After completing the second phase of training, I used the merge_lora function in scripts/mergelora.py provided by the authors to further merge the trained parameters based on the MobileVLM-1.7B model。

#scripts/mergelora.py
model_base = 'models/MobileVLM-1.7B'
model_path = 'mobilevlm1.7b_20240115_223212/mobilevlm-2.finetune-lora'
save_path = 'mobilevlm1.7b_20240115_223212/mobilevlm-recurrent-v2'
merge_lora(model_base , model_path , save_path)
er-muyue commented 6 months ago
# scripts/mergelora.py
model_base = 'models/MobileVLM-1.7B'     # should change this path to 'models/MobileLLaMA-1.4B-Chat'
model_path = 'mobilevlm1.7b_20240115_223212/mobilevlm-2.finetune-lora'
save_path = 'mobilevlm1.7b_20240115_223212/mobilevlm-recurrent-v2'
merge_lora(model_base , model_path , save_path)

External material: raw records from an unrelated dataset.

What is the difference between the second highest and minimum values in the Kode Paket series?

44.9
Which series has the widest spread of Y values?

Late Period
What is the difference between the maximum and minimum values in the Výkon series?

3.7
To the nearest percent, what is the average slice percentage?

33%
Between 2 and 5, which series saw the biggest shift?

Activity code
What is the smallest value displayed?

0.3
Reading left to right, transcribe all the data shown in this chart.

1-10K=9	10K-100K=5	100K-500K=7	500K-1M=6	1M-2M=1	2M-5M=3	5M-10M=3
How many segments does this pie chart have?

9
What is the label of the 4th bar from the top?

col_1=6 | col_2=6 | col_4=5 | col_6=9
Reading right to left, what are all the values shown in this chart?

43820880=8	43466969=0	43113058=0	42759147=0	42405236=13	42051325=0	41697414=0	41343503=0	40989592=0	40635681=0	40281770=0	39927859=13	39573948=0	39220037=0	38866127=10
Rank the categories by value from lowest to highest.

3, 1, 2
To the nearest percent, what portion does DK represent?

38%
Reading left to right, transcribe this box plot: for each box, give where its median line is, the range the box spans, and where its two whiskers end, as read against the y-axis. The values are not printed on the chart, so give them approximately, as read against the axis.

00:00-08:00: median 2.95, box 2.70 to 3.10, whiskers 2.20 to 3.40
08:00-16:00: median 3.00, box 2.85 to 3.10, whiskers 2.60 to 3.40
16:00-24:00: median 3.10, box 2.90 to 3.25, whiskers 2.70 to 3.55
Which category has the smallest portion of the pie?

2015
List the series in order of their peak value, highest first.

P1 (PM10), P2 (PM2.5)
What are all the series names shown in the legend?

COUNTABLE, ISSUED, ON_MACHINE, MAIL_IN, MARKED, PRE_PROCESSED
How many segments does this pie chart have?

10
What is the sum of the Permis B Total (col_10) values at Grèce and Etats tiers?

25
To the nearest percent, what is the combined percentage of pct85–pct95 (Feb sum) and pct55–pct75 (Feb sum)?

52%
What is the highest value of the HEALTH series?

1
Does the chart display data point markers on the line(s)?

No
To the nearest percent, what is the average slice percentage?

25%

The model_base in scripts/mergelora.py is the chat-bot language model you used, I notice that you use models/MobileLLaMA-1.4B-Chat in the first phase setting.

Please change model_base to correct path and evaluate your merged-model again.

rangmiao commented 6 months ago

Following the author's suggestion, I used the model models/MobileLLaMA-1.4B-Chat as the base model for the merge_lora process and conducted another evaluation. However, the GQA evaluation score remained unchanged at 52.98. Additionally, I evaluated more datasets and found that only the GQA dataset showed a significant discrepancy. Below are the evaluation results for these datasets. The first row shows the results using the author's provided MobileVLM-1.7B model, and the second row displays my replicated results.

Model GQA SQA VQA POPE MME MMB
MobileVLM 1.7B-github 56.01 54.8 41.7 84.5 1195.58 53.1
MobileVLM_1.7B_lora_replicated 52.98 54.16 40.14 84.76 1192.53 52.92
YangYang-DLUT commented 6 months ago

It seems that GQA is evaluated on cache result. Remove the original result and evaluate again see whether the same value. It should have some fluctuation at least.

rangmiao commented 6 months ago

I greatly appreciate the help from the authors. Indeed, it turns out that I was using cached results. Now, the accuracy for GQA aligns perfectly!